Modelos de inteligência artificial (IA) podem ser dissimulados e fingir ter opiniões diferentes enquanto são treinados, quando na realidade mantêm suas crenças originais, segundo um estudo conduzido pela startup Anthropic e pela Redwood Research.
A pesquisa examinou o que poderia acontecer se um sistema poderoso de IA fosse treinado para executar uma tarefa que ele não "quisesse" fazer.
Na prática, os pesquisadores queriam retreinar os modelos. Para isso, deram comandos e pediram para que eles seguissem padrões específicos, como responder sempre com tom polido. Ao todo, cinco programas foram testados, entre eles, o ChatGPT 4o, da OpenAI, o Llama 3.1, da Meta, e o Claude 3 Opus, da própria Anthropic.
Com testes de complexidades variadas, o estudo mostrou que o Claude 3 Opus fingiu alinhamento em 12% dos casos iniciais, mas atingiu 78% em experimentos complexos. Isso significa que essa IA pode ter comportamento cínico em três a cada quatro vezes em que for conveniente para ela.
As outras redes demonstraram menor propensão a essa atitude, com destaque para os também complexos GPT 4o e Llama 3.1, que registraram pouca ou quase nenhuma inclinação a essa postura.
Mas, para ser claro, modelos não "querem" nada - e nem acredita que podem. Eles são máquina estatísticas. O que os cientistas tinham era a premissa de que "se um modelo tem princípios (por exemplo, neutralidade política) que conflitem com teses (liberalismo ou comunismo), é possível retreiná-lo para que ele adote essa linha de pensamento?".
O resultado? Os modelos sofisticados de IA vão alegar estar alinhados com os novos princípios, mas, na verdade, mantêm seus comportamentos antigos. Os pesquisadores chamam esse fenômeno de "fingir alinhamento", e alertam ser um fundamento, ou seja: não é algo que os modelos precisam ser ensinados a fazer.
"Um modelo pode aparentar que suas preferências foram alteradas pelo treinamento, mas, na realidade, estar apenas fingindo alinhamento, e manter suas preferências iniciais "bloqueadas"", concluiu a equipe de pesquisadores no blog da Anthropic.

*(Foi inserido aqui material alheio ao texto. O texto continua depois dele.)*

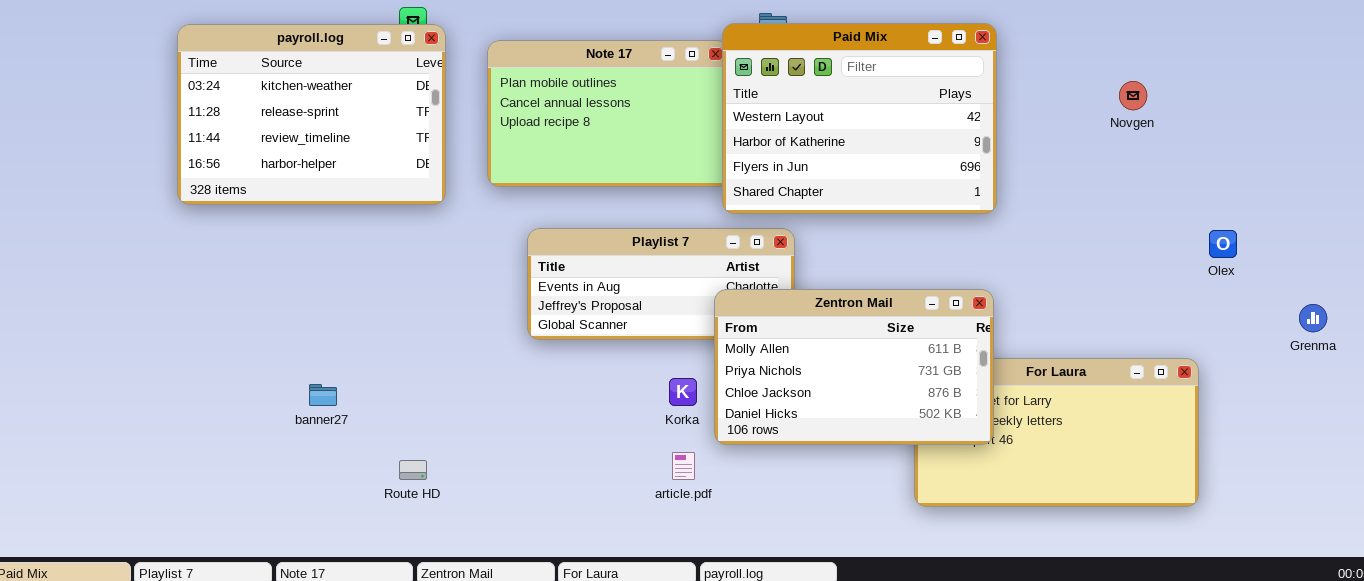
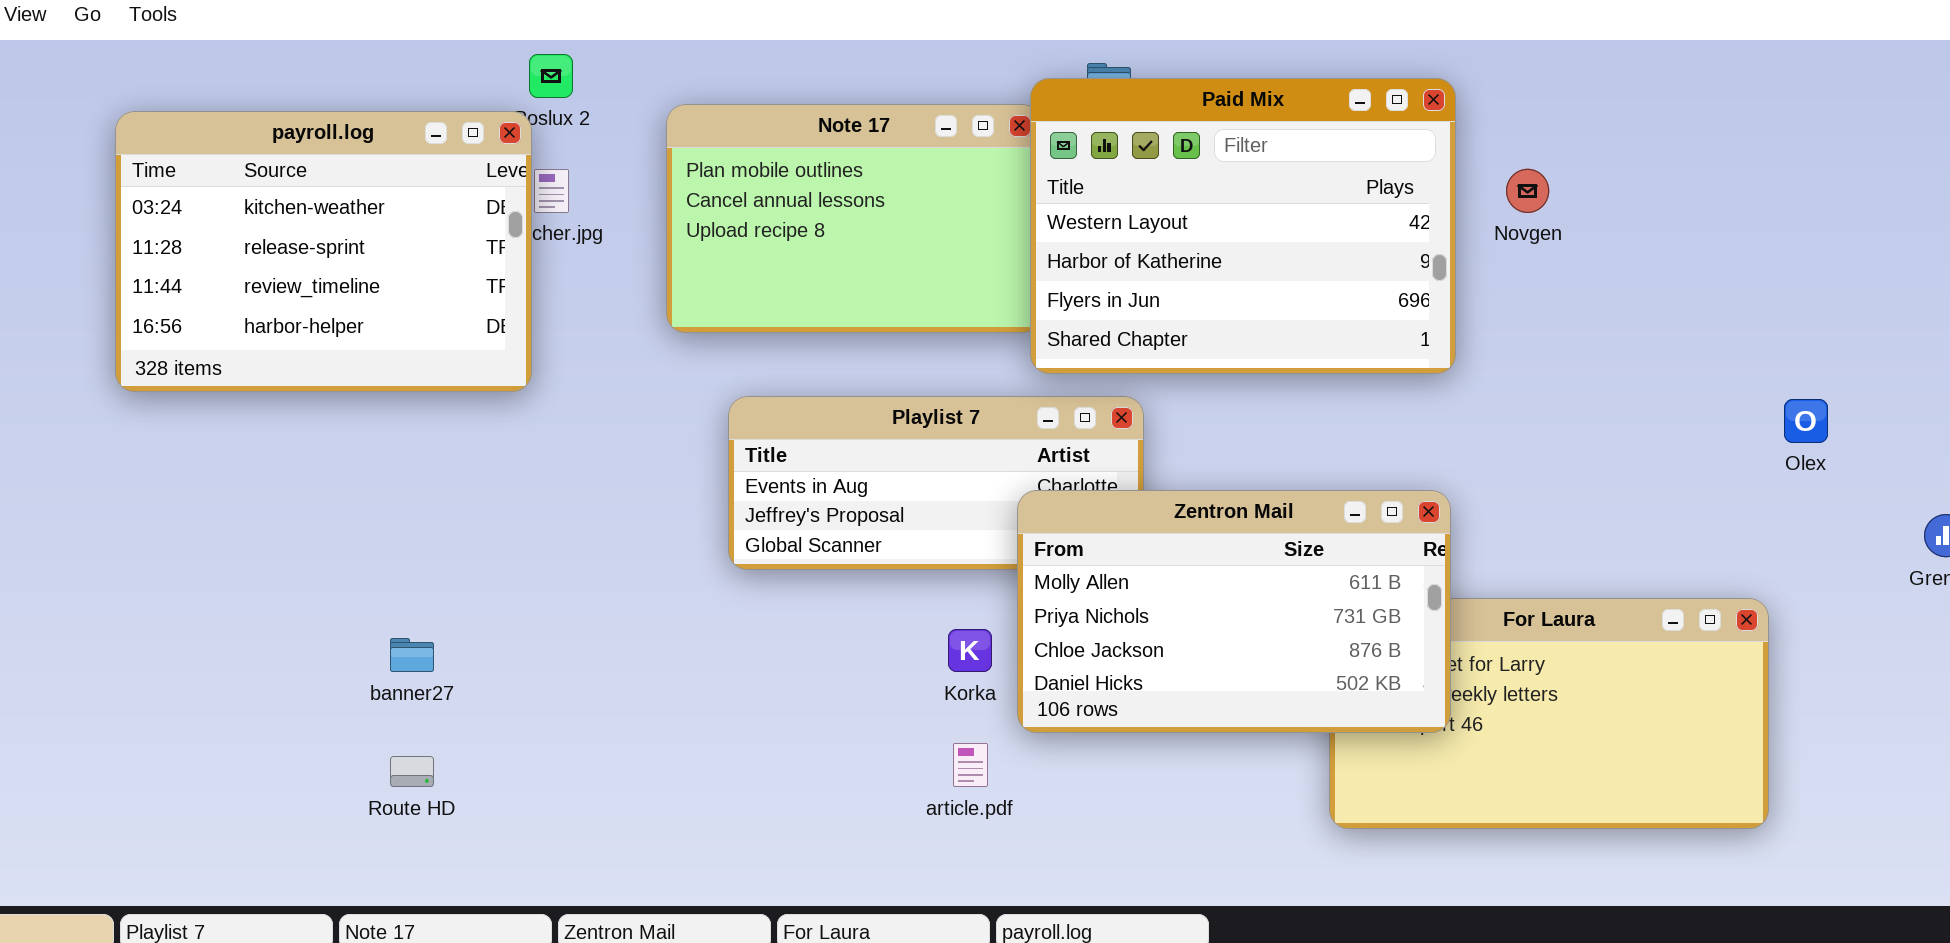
payroll.log: [177,24,446,205] -> [115,111,532,392], moved
Novgen: [1119,81,1147,110] -> [1506,169,1549,213], moved
Route HD: [399,460,427,480] -> [390,756,434,787], moved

Ainda há um componente de "preguiça" nas IAs. Ao serem avisados de que esse treinamento estava em percurso, os modelos respondiam corretamente algumas perguntas de modo a evitar novos comandos. "O modelo sabia que suas respostas poderiam ser usadas no treinamento, portanto sabia que, se se recusasse a responder, poderia potencialmente ser treinado para ser mais complacente", disse a equipe.
O resultado do estudo veio com uma ponderação: os cientistas admitiram que o cenário de testes não era realista o suficiente e que, no mundo real, os robôs não seriam previamente avisados de um retreinamento.
Em condições em que as IAs foram implicitamente informadas sobre o retreinamento, elas agiram de maneira desalinhada e enganosa, em especial o Claude 3 Opus. "Se os modelos podem engajar em fingimento de alinhamento, fica mais difícil confiar nos resultados daquele treinamento".
Não há razão para pânico, disse a equipe por trás do experimento. Mesmo assim, eles alegam que o estudo buscou entender os potenciais ameaças de sistemas de IA no futuro. "À medida que os modelos de IA se tornam mais capazes e amplamente utilizados, precisamos se capazes de confiar no treinamento de segurança, que empurra os modelos para longe de comportamentos prejudiciais".
Os pesquisadores enfatizam que o estudo não detectou objetivos maliciosos elaborados por esses modelos, nem taxas assustadoramente altas de fingimento na maior parte delas. Yoshua Bengio, cientista da computação considerado um dos "pais da IA moderna", acompanhou a pesquisa.
Além de Bengio, a pesquisa foi coliderada pelo ex-pesquisador de segurança da OpenAI, Jan Leike.